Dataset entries
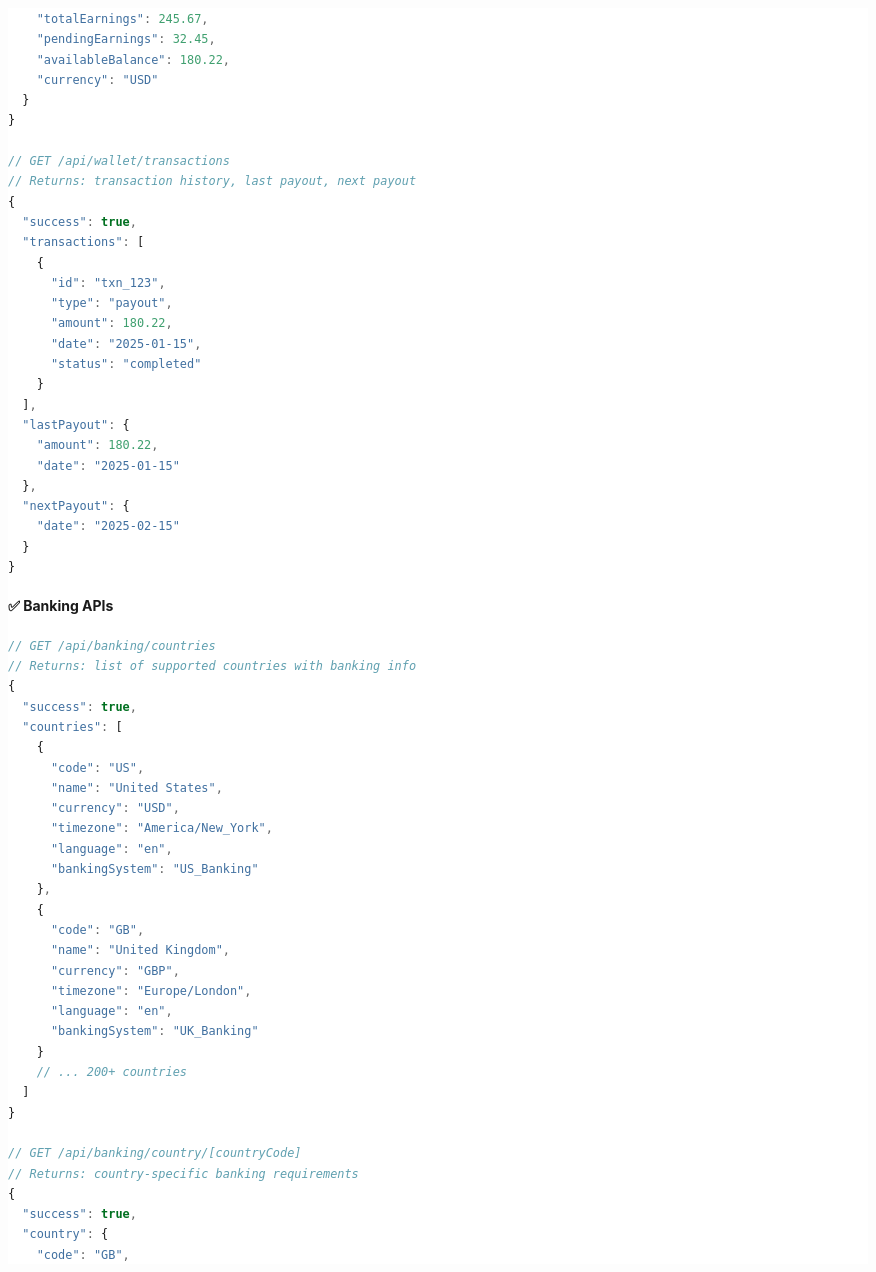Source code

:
 ```typescript
    "totalEarnings": 245.67,
    "pendingEarnings": 32.45,
    "availableBalance": 180.22,
    "currency": "USD"
  }
}

// GET /api/wallet/transactions
// Returns: transaction history, last payout, next payout
{
  "success": true,
  "transactions": [
    {
      "id": "txn_123",
      "type": "payout",
      "amount": 180.22,
      "date": "2025-01-15",
      "status": "completed"
    }
  ],
  "lastPayout": {
    "amount": 180.22,
    "date": "2025-01-15"
  },
  "nextPayout": {
    "date": "2025-02-15"
  }
}
```

#### **✅ Banking APIs**
```typescript
// GET /api/banking/countries
// Returns: list of supported countries with banking info
{
  "success": true,
  "countries": [
    {
      "code": "US",
      "name": "United States",
      "currency": "USD",
      "timezone": "America/New_York",
      "language": "en",
      "bankingSystem": "US_Banking"
    },
    {
      "code": "GB",
      "name": "United Kingdom", 
      "currency": "GBP",
      "timezone": "Europe/London",
      "language": "en",
      "bankingSystem": "UK_Banking"
    }
    // ... 200+ countries
  ]
}

// GET /api/banking/country/[countryCode]
// Returns: country-specific banking requirements
{
  "success": true,
  "country": {
    "code": "GB",
```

• [Problem requirements]:
List all lines above in which the string "United" appears.

• [Answer to this problem]:
      "name": "United States",
      "name": "United Kingdom", 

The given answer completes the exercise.